Wie mit dem dem Lineal gezogen fließt der Fensterbach in der Nähe von Münchshof durch die Wiesen und Felder. Einige Erlen stehen am Ufer und im Bachbett sind aneinander gereihte Betonschalen zu erkennen. Von Leben im Wasser ist weit und breit keine Spur. Entsprechend fällt auch die Einstufung des Wasserwirtschaftsamtes Weiden aus: ökologischer Zustand unbefriedigend. Dies ist die schlechteste Einstufung auf einer Skala von eins bis fünf.

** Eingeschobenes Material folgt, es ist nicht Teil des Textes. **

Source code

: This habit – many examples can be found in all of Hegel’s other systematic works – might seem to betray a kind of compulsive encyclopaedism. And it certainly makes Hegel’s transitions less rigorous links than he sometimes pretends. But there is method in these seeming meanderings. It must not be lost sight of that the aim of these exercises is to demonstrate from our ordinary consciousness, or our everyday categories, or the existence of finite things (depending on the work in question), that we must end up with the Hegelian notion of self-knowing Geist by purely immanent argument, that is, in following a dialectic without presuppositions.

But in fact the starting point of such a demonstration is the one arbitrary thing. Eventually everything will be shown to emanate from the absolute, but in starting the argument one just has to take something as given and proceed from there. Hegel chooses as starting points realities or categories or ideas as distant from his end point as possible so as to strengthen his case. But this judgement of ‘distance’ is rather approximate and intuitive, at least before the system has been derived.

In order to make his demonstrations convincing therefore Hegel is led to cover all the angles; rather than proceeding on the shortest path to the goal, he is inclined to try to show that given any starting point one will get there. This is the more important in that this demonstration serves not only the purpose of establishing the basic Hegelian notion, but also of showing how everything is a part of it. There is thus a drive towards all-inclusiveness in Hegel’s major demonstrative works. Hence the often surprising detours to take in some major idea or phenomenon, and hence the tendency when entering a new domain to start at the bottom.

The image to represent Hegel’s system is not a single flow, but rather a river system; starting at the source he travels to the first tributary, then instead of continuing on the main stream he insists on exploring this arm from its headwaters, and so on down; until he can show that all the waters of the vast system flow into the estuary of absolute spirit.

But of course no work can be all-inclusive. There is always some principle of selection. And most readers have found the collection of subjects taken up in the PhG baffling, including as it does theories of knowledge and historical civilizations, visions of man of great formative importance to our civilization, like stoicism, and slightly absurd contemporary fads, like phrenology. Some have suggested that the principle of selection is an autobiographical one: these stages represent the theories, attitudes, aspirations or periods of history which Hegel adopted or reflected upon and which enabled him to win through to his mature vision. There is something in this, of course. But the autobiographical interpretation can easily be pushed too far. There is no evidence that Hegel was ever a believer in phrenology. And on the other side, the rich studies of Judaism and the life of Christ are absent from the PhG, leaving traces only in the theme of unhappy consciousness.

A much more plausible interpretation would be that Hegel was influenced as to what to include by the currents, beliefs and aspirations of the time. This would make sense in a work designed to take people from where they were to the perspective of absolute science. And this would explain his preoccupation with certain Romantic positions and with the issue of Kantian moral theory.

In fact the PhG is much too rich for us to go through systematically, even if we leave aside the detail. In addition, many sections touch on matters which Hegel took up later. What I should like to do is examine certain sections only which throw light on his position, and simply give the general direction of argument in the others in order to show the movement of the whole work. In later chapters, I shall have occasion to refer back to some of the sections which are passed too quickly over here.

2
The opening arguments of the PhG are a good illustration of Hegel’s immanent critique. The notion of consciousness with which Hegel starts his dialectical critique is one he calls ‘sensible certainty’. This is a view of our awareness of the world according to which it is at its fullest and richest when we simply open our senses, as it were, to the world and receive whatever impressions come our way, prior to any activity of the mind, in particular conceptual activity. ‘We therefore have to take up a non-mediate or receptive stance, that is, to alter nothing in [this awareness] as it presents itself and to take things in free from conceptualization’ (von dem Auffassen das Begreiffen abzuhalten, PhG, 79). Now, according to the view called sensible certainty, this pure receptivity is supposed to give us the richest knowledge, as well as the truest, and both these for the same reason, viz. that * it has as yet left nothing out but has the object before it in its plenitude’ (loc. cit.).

Geht man jedoch von Münchshof aus einige hundert Meter flussaufwärts, bietet sich ein ganz anders Bild mit einer völlig anderen Gewässerstruktur: breite Stellen, enge Stellen, Kurven, Gumpen, schnell fließende und langsam fließende Bereiche. Auf einer Länge von 150 Meter hat das Wasserwirtschaftsamt Weiden den Bachlauf in einen naturnahen Zustand zurückversetzt. Der Ausbauabschnitt am Fensterbach ist bereits der siebte Abschnitt, der in den letzten Jahren zwischen Wolfringmühle und Schwarzenfeld ausgeführt worden ist. Nicht ohne Stolz zeigt Anton Baumann, der zuständige Fachmann vom WWA Weiden, das bisher Erreichte. Aufweitungen und Mäander geben Fischen und anderen wasserbewohnenden Tierarten einen besseren Lebensraum. Ein ständiges Monitoring des Gewässers soll den Erfolg der Maßnahme jetzt auch dokumentieren und belegen. Mit dieser Aufgabe wurden Dr. Thomas Ring und sein Mitarbeiter Norbert Schwarz beauftragt. Beide sind ausgewiesene Experten der Bezirksfischereiberatung der Oberpfalz. Mit Hilfe des Elektrofischens wird der Bestand typisiert und genau gezählt. Was sich im ersten Moment als gefährlich anhört, bezeichnet Norbert Schwarz als völlig ungefährlich für die Fische. Ein kurzer Stromstoß narkotisiert die Fische für einige Sekunden und schon sind sie wieder quicklebendig. In einem schweren Gummianzug steigt der Fischexperte in den Fluss und taucht den Käscher unter Wasser. Ein kurzer Pipston - und schon wimmelt es im kleinen Netz. Das Ergebnis zaubert Thomas Ring und Anton Baumann ein breites Lächeln ins Gesicht. Obwohl dieser Gewässerabschnitt erst im September 2016 renaturiert worden ist, tummeln sich Nase, Laube, Gründling, Hasl, Barbe und Eitel im Fanggerät. Sogar ein kleiner Hecht hat sich darin verfangen. Schnell wird gezählt und aufgeschrieben und schon verschwinden die Fische wieder im Wasser.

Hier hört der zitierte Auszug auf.